To be at a standstill, whilst suggesting incapacity also connotes an enforced wait-and-see pause in activity conducive to reflection.
Reflection is considered a ponderous business, associated more with art galleries than the more phrenetically disposed sporting venues. Break in Play decelerates play-time towards a stand-still revealing the mercurial incidentals that constitute another kind of spectacle: the dance of the downfall itself: the patterns of the pitter patter.
Catalogue Essay by Terry Hayes Jan 2006
press release
The world of art and the world of sport are rarely on speaking terms Break in Play is an unusual exhibition in bringing the two together and allowing a conversation to ensue.

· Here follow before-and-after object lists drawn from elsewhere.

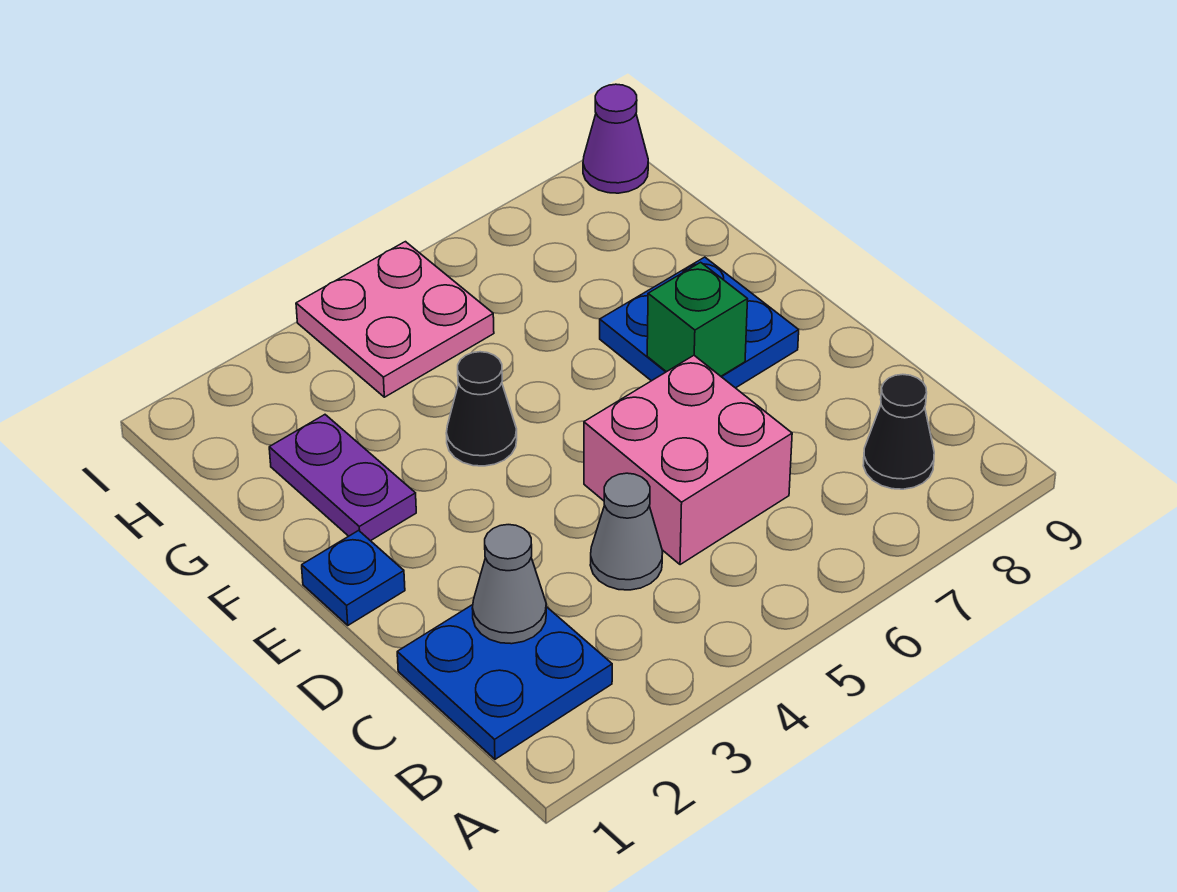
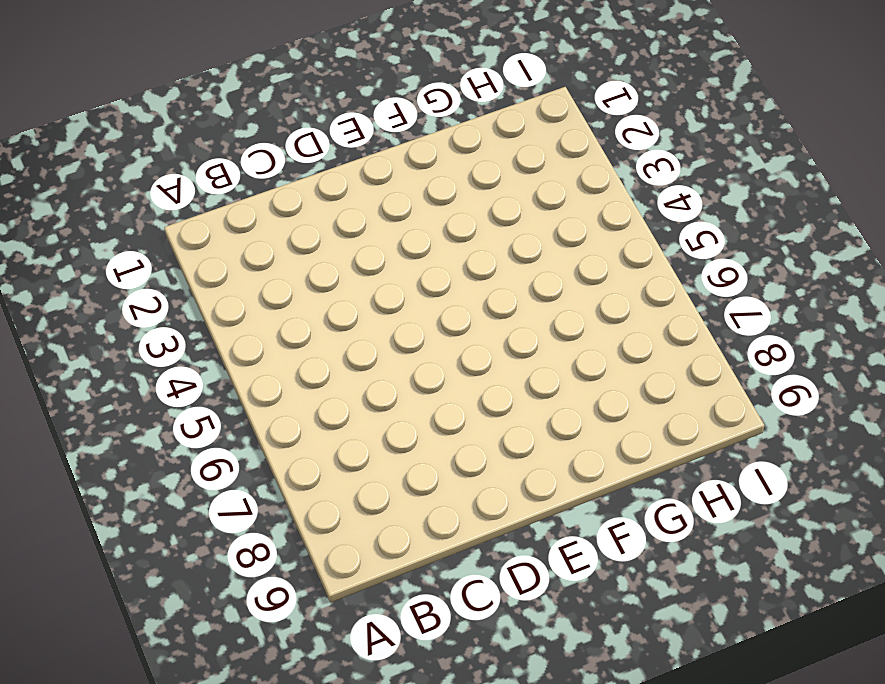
none -> blue 2x2 plate [397,605,612,759]
none -> black 1x1 cone [863,374,934,489]
none -> grey 1x1 cone [590,473,663,590]

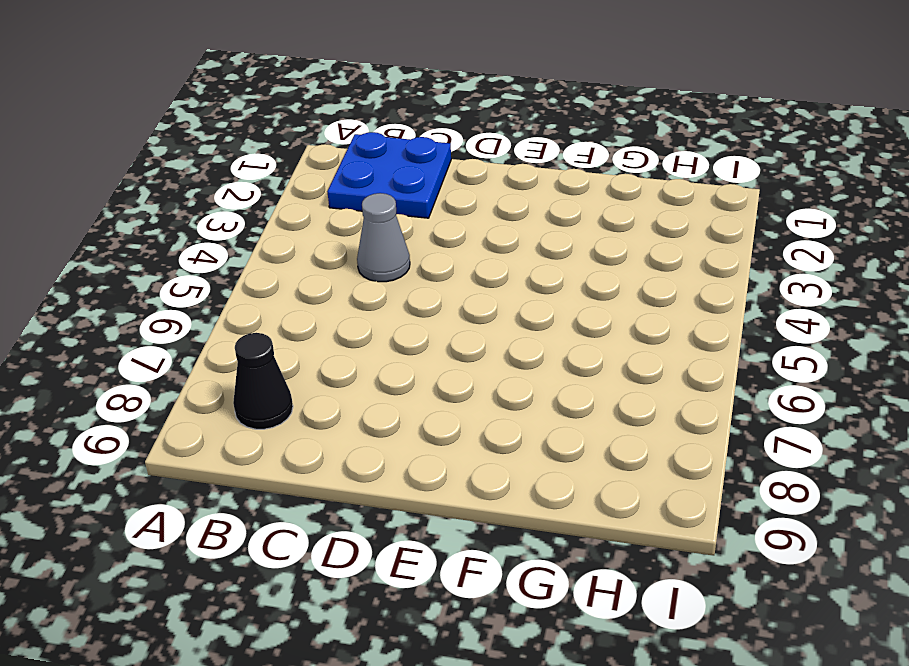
none -> pink 2x2 brick [584,356,792,565]
none -> blue 1x1 plate [302,530,405,625]
none -> blue 2x2 plate [600,257,799,388]

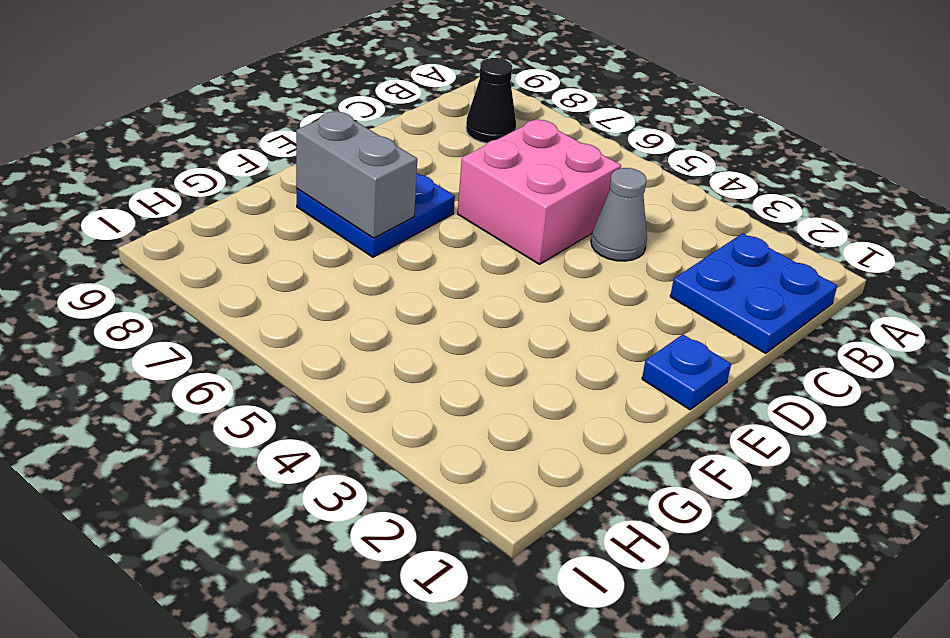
grey 1x2 brick [296,111,417,238] -> none
none -> purple 1x2 plate [269,415,416,541]
none -> black 1x1 cone [446,352,517,466]
none -> pink 2x2 plate [296,242,494,397]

The Chrissie Cotter Gallery, administered by the Marrickville Council and committed to encouraging innovative and contemporary forms of art, is situated between tennis courts and a bowling club and as such provides an ideal venue for a dialogue to occur between art and sport. With the media focus currently on the Australian Open Tennis Tournament I Melbourne, this exhibition is timely, in that it engages specifically with the sport of tennis.
Break in Play is a collaborative installation that explores the phenomenon of the sporting event as an extremely time-conscious activity, where timing in and of itself could well be said to be the main game. Strict time-frames structure the passages of sporting play and create their episodic, cumulative nature. Timing is of paramount importance to the outcome of any given contest.

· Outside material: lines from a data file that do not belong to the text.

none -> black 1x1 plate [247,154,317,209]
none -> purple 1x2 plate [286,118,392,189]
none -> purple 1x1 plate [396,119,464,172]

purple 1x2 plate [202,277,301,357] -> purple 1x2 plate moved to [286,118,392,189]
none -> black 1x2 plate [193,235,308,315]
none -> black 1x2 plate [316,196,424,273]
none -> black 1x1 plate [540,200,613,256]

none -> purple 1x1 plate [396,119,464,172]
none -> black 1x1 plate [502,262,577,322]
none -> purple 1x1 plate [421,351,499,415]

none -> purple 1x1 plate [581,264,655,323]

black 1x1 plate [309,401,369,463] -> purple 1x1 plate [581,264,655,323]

Break in Play engages with the quandary of interruption, the situation where play finds itself held up due to the arrival of rain. In this instance, the arena of a tennis court finds itself flooded, prompting a secession of play, and this in turn prompts the eventfulness of rain itself stealing the show, in staging a quite different spectacle for those in attendance.
Inclemency is the bane of the sporting world, the spoil-sport. Promoters anxiously survey the skies for signs of its approach. Even those games that reluctantly continue in the wet find themselves marred as spectacle, skills are rendered clumsy in slippery conditions, games become riddled with errors and mistakes, timing is out, finesse is lost, precision rendered imprecise.

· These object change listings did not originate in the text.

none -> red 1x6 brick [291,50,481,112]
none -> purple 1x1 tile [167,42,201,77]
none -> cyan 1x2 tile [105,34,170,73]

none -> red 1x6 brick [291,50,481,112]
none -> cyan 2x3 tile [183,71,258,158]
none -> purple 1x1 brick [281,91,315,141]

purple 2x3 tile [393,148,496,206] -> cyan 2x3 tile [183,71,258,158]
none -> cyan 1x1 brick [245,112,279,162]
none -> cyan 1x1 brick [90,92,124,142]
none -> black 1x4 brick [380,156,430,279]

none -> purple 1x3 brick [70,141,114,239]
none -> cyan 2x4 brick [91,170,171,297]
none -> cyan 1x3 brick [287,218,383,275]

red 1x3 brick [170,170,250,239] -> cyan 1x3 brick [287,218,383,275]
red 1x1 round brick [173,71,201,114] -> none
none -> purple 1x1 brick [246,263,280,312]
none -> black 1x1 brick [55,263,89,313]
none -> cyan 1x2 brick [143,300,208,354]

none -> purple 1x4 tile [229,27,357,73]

Break in Play engages with the predicament of what occurs or takes place in the space of the sporting spectacle, when there is supposedly no possibility of play taking place. Occurences (initiatives?) appear to re-route (reorganise) around the scheduled event in its absence, diverting attention to the causal culprit: the misbehaviour and mischief of the rain itself. Rain takes on the guise of wily opponent and an alternate game with a very different set of rules is played out.
Break in Play is intentionally diversionary. The diversion arises as an alteration of a state of expectancy; expectations are ‘swivelled’ onto different pathways of occupation, looking for lines of least resistance into alternate activity, these are the divergent paths of the delta that evacuate the vacancy of inactivity into alternate channels of recreation that can occupy the waiting and quicken its sluggish pace towards self-amusement.
To be at a standstill, whilst suggesting incapacity also connotes an enforced wait-and-see pause in activity conducive to reflection. Reflection is considered a ponderous business, associated more with art galleries than the more phrenetically disposed sporting venues. Break in Play decelerates play-time towards a stand-still revealing the mercurial incidentals that constitute another kind of spectacle: the dance of the downfall itself: the patterns of the pitter patter.
A nocturnal flooded tennis court, flood lights illuminate the deluge – as a down pour of photons: a court drenched in light, a court drenched at night. Missiles in the mizzle, drama in drizzle. The game of tennis refracted through films of water.